Data(latitude(5), longitude(8)) = [[0.007, ..., 0.013]] 1

Cell Method: area: mean

Domain Axis: latitude(5)
Domain Axis: longitude(8)
Domain Axis: time(1)

Dimension coordinate: latitude
    standard_name = 'latitude'
    units = 'degrees_north'
    Data(latitude(5)) = [-75.0, ..., 75.0] degrees_north
    Bounds:units = 'degrees_north'
    Bounds:Data(latitude(5), 2) = [[-90.0, ..., 90.0]] degrees_north

Dimension coordinate: longitude
    standard_name = 'longitude'
    units = 'degrees_east'
    Data(longitude(8)) = [22.5, ..., 337.5] degrees_east
    Bounds:units = 'degrees_east'
    Bounds:Data(longitude(8), 2) = [[0.0, ..., 360.0]] degrees_east

Dimension coordinate: time
    standard_name = 'time'
    units = 'days since 2018-12-01'
    Data(time(1)) = [2019-01-01 00:00:00]

This opens up the possibility that the field construct's print or dump might want to specify a different behaviours for different Data objects that it contains.

E.g. we might want to say that, unless there are cached values, don't show the field's data values, something like:

In [4]: f.dump()
----------------------------------
Field: specific_humidity (ncvar%q)
----------------------------------
Conventions = 'CF-1.10'
project = 'research'
standard_name = 'specific_humidity'
units = '1'

Data(latitude(5), longitude(8)) = [[??, ..., ??]] 1

Cell Method: area: mean

Domain Axis: latitude(5)
Domain Axis: longitude(8)
Domain Axis: time(1)

Dimension coordinate: latitude
    standard_name = 'latitude'
    units = 'degrees_north'
    Data(latitude(5)) = [-75.0, ..., 75.0] degrees_north
    Bounds:units = 'degrees_north'
    Bounds:Data(latitude(5), 2) = [[-90.0, ..., 90.0]] degrees_north

<snip>
sadielbartholomew commented 1 year ago

is to cache first, second and last element values after they have been created during a str operation, making them available to subsequent calls. These cached values can also be set during cf.read, when the file is open and the values available at almost not cost. Any operation that changes the data would cause any cached values to be removed, forcing them to be recalculated during the next str.

Nice idea, for starters!

I'm reading all of your comments as them come in, and generally having a think about this on the whole.
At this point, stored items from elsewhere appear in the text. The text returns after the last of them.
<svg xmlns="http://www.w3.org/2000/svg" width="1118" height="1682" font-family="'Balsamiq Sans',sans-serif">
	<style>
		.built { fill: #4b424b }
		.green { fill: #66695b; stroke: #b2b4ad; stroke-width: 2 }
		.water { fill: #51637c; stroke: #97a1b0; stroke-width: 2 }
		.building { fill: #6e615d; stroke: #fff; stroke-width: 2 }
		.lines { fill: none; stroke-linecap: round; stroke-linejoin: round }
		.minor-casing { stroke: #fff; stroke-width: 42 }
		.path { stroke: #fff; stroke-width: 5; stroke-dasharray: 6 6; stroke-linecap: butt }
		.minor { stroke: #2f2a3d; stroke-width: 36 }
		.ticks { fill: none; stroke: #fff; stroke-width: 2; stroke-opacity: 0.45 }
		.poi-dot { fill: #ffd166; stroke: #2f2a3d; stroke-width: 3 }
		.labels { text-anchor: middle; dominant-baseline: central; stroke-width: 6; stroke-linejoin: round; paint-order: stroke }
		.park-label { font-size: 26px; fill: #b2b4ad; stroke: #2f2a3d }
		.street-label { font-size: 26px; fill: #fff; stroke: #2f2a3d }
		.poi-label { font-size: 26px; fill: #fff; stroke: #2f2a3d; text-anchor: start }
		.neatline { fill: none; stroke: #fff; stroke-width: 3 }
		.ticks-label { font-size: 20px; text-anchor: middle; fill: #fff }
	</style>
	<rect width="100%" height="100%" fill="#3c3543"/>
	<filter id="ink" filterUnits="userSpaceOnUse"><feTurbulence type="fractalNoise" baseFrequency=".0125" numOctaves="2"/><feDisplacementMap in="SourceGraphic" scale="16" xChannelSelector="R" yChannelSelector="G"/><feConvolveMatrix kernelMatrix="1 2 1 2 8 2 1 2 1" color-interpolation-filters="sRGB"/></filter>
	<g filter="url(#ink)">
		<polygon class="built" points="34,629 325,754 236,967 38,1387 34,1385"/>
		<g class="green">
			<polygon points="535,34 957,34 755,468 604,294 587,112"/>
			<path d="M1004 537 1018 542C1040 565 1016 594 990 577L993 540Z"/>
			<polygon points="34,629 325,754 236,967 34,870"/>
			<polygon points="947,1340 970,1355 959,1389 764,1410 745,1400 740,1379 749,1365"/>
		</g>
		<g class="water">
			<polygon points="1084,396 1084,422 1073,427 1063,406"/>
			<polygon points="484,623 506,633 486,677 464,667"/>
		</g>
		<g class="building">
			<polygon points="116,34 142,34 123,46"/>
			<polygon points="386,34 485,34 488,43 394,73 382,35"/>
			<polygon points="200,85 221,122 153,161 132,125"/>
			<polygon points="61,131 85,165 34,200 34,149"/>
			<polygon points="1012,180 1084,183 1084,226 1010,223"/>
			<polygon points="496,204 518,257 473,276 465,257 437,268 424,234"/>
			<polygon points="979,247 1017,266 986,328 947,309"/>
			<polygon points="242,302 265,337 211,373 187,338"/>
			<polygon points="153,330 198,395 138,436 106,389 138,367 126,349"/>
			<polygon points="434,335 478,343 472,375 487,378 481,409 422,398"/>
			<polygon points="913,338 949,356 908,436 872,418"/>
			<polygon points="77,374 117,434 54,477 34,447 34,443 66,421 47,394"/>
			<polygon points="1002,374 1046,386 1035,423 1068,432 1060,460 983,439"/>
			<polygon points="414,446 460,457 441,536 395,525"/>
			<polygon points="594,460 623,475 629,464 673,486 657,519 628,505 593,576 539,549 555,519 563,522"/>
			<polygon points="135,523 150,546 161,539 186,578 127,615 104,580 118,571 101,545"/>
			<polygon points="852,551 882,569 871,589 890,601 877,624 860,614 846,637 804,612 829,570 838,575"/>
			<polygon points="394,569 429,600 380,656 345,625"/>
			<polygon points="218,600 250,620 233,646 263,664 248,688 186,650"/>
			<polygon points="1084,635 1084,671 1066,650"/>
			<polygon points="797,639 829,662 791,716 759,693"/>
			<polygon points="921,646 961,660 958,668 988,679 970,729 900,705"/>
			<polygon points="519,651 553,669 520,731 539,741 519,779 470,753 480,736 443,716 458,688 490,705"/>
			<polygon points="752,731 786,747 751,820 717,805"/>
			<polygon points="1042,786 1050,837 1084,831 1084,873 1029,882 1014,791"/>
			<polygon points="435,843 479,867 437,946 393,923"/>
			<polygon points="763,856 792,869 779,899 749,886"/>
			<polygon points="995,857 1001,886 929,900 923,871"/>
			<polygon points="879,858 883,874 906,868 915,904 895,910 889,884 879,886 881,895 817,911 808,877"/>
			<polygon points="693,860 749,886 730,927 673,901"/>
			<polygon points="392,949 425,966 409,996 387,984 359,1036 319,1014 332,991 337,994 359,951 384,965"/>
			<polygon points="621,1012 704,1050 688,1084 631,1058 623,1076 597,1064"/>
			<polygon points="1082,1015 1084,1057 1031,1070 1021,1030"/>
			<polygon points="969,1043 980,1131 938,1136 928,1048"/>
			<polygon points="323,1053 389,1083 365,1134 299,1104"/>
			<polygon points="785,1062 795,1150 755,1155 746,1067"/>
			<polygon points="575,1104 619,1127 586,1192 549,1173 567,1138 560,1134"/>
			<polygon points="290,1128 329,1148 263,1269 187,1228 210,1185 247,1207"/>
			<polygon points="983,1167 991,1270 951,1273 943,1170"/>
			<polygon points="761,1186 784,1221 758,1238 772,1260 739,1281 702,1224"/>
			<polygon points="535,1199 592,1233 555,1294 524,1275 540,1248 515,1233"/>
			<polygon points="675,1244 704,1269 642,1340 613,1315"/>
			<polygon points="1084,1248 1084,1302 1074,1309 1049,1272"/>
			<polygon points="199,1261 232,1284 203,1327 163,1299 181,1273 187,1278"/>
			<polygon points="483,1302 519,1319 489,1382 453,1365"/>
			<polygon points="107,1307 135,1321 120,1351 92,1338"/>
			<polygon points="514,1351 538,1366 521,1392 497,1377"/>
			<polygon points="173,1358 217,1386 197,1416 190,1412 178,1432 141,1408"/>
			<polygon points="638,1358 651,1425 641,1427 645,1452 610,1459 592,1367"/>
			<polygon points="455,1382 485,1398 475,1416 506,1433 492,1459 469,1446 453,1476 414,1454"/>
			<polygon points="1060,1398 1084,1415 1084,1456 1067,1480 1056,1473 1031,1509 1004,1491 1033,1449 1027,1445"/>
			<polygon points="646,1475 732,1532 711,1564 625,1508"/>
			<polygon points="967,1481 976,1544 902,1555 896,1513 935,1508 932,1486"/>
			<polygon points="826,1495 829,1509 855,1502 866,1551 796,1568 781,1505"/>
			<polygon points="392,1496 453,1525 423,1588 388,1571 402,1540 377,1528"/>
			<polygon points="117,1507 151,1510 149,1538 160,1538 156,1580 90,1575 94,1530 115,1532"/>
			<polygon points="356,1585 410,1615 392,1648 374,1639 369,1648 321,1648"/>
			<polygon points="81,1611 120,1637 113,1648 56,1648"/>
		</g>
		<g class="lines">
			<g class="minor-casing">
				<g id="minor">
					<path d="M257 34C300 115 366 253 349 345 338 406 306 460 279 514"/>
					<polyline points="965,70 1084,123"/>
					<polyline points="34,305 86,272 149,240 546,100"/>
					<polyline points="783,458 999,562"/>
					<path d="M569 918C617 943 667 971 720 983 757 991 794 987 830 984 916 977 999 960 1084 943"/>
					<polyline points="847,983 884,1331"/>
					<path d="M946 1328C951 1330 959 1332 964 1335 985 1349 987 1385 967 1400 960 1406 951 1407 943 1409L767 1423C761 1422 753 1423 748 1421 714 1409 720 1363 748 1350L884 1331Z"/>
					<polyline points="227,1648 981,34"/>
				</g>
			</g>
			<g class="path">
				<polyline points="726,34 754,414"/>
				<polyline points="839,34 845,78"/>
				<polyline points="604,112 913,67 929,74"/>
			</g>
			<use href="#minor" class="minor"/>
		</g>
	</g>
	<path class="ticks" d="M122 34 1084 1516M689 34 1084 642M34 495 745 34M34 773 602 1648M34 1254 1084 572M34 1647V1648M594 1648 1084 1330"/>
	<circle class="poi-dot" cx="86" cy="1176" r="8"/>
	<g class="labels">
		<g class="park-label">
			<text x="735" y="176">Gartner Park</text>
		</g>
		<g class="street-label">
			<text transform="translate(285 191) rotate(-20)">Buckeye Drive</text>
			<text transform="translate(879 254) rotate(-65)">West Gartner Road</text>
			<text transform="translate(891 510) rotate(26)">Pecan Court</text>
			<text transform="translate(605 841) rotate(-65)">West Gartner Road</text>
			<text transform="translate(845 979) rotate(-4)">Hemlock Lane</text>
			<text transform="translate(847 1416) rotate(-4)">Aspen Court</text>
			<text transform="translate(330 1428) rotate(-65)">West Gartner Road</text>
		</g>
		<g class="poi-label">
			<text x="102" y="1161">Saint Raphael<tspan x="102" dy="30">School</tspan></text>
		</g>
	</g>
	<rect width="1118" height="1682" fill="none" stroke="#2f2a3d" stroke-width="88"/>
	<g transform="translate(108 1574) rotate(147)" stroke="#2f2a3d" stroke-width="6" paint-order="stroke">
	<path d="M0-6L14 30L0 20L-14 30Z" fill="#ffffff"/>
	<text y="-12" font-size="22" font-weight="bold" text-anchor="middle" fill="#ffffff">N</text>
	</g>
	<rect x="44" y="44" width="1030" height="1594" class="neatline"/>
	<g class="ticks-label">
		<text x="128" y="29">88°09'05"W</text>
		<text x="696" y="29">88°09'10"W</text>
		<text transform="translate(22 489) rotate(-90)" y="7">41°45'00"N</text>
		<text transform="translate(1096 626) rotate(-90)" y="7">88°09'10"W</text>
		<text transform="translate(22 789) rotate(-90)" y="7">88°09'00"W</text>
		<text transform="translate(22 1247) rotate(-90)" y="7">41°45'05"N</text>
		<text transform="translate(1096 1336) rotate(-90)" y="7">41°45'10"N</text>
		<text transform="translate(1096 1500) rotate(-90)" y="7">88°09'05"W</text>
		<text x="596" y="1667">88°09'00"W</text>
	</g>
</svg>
davidhassell commented 1 year ago

I'm happy to close this, now that #494 is in, on the grounds that preserving the API (i.e. that first/second/last values are printed) is important, and the cached values will fix the performance issues in many cases. That OK with you, @sadielbartholomew?

sadielbartholomew commented 1 year ago

Hi @davidhassell, generally I am happy to consider this resolved, at least with respect to doing the 3.14 release (since I guess we may want to tweak the approach to some extent for later releases, or not, but depending on how users find it).
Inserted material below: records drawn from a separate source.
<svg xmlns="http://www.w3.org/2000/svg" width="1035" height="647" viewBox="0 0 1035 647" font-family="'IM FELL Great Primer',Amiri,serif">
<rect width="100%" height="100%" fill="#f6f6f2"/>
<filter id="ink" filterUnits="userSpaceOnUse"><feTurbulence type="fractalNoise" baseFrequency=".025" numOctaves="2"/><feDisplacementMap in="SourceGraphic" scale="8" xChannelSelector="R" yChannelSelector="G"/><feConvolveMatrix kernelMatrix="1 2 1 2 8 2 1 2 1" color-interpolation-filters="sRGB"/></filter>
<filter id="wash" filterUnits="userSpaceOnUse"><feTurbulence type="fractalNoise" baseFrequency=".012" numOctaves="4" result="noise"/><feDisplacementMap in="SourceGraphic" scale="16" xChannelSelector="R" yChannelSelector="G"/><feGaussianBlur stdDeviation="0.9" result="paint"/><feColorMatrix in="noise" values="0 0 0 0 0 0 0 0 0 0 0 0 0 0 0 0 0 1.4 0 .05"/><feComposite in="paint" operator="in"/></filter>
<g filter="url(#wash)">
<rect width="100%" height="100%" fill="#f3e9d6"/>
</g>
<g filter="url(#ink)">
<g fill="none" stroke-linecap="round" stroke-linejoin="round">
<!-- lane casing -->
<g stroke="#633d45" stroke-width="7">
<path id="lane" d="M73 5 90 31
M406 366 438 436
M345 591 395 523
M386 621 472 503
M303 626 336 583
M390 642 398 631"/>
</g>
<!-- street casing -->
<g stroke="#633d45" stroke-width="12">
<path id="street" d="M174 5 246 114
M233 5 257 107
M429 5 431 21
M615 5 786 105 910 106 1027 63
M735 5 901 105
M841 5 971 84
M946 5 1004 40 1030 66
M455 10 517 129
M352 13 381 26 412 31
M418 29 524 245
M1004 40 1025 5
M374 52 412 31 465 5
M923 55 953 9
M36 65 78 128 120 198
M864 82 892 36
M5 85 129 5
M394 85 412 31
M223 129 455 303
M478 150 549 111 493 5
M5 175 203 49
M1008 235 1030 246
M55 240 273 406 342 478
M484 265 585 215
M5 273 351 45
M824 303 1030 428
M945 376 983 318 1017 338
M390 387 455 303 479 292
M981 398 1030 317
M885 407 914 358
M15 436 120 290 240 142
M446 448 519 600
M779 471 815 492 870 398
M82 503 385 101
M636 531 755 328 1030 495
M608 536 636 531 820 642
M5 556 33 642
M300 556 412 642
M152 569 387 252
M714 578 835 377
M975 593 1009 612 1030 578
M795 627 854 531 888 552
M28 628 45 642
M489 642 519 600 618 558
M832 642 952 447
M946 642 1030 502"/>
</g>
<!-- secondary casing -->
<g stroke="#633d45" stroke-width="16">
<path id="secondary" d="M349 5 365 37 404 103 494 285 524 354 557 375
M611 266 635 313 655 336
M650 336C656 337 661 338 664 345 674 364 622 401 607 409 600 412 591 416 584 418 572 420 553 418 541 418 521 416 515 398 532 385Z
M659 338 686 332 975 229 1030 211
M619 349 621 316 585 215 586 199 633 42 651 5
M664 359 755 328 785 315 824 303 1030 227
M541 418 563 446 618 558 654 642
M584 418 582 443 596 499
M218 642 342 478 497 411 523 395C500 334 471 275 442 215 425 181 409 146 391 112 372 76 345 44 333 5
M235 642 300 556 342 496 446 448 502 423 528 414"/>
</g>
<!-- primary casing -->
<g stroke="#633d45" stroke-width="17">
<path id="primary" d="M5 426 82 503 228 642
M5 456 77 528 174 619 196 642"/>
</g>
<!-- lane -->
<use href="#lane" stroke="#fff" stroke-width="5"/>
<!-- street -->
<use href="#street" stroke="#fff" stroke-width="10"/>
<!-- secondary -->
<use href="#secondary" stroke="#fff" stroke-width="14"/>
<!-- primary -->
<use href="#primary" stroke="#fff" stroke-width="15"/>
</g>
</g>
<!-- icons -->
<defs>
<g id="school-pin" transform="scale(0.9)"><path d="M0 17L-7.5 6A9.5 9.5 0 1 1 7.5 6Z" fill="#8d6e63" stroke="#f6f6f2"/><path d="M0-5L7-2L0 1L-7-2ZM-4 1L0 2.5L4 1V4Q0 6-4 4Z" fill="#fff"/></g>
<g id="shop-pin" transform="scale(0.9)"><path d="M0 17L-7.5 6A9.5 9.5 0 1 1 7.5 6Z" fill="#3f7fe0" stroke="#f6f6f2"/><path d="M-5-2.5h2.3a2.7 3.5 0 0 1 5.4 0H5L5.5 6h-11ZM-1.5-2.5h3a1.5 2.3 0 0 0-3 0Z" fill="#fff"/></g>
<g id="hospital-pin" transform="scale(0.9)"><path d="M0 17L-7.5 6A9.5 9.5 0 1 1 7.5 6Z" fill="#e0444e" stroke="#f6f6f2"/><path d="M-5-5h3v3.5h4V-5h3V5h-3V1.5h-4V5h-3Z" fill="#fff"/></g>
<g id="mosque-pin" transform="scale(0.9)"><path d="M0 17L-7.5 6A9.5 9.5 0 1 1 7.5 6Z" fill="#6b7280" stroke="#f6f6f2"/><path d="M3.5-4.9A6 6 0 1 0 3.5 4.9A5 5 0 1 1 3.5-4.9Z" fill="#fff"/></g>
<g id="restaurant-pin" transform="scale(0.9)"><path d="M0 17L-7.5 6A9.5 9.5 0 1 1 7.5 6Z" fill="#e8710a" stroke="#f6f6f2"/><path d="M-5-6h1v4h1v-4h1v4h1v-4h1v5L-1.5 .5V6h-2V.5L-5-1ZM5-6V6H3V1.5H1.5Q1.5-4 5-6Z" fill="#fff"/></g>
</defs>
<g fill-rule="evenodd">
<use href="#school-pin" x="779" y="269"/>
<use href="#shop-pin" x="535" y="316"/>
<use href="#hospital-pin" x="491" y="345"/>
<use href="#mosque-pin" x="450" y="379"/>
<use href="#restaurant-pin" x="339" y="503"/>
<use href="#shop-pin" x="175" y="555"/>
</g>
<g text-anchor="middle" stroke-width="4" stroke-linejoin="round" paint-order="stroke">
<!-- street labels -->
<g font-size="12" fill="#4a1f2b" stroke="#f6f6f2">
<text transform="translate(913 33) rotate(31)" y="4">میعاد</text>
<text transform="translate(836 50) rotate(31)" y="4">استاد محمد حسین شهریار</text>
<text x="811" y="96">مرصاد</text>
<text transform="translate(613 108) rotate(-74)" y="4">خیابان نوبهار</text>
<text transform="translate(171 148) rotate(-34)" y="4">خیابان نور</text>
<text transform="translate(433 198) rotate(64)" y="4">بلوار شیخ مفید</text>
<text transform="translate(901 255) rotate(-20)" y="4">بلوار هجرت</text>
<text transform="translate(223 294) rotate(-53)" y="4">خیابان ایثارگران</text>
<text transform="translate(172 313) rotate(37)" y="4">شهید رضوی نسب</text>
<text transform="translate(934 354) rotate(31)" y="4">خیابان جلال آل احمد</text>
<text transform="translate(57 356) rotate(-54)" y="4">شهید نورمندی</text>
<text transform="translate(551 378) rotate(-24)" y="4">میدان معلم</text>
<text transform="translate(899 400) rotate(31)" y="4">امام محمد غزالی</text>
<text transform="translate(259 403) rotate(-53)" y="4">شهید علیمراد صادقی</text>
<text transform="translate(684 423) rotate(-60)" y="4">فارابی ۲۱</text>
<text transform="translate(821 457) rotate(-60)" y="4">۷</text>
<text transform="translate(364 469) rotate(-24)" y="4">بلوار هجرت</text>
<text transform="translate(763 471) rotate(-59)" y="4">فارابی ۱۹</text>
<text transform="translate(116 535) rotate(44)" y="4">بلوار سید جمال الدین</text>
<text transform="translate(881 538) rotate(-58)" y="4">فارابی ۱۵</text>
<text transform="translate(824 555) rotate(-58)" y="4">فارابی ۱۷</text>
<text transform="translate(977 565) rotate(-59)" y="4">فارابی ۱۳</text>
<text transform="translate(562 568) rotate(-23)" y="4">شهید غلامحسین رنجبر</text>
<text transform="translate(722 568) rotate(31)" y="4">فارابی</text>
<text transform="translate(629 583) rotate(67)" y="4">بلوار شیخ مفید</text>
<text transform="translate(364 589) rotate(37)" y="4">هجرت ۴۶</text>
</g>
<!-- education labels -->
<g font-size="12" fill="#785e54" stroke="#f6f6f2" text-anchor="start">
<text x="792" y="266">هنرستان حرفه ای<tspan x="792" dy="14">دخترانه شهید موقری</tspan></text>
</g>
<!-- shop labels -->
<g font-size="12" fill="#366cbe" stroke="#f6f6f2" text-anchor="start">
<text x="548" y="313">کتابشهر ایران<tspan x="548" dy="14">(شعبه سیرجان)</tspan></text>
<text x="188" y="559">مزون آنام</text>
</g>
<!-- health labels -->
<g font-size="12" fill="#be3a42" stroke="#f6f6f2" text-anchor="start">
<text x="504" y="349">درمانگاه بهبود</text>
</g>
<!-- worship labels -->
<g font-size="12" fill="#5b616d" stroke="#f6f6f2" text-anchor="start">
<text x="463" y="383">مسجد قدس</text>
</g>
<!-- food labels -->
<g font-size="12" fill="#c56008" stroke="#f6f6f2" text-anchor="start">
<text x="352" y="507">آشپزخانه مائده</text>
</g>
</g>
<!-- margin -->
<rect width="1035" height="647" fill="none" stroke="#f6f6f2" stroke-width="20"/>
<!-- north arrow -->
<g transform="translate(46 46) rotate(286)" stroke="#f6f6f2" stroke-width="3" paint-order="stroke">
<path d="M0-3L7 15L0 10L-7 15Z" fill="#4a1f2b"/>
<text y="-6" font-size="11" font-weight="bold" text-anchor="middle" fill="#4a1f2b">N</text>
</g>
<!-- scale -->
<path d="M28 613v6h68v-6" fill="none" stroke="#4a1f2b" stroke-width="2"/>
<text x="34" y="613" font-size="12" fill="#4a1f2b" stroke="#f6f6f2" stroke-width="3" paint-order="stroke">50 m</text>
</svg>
I think that all of the points you've mentioned below, and from our discussions on this generally, are covered well and sensibly now after your update in #494 and otherwise, with the only point I think we've possibly not covered is that which you highlight in https://github.com/NCAS-CMS/cf-python/issues/493#issuecomment-1310644099, namely that we are currently treating data and metadata as equal with respect to this issue as far as I can see. Do we want to do something to provide flexibility, say provide a means to only report and/or cache the metadata (not the data itself)? Or maybe we could consider that after 3.14, if it is worthwhile at all?

davidhassell commented 1 year ago

I'd forgotten about possibility the data/metadata split. I'm inclined to push it to after 3.14.0, if we find it worth it, because we've enough on our plate for our release deadline as it is. Let's leave this issue open in the mean time ....

sadielbartholomew commented 1 year ago

I'm inclined to push it to after 3.14.0, if we find it worth it, because we've enough on our plate for our release deadline as it is.

I agree. That sounds like a wise plan. We must have our pie (and eat it - that works as a saying, right?) on (or before) January 31st!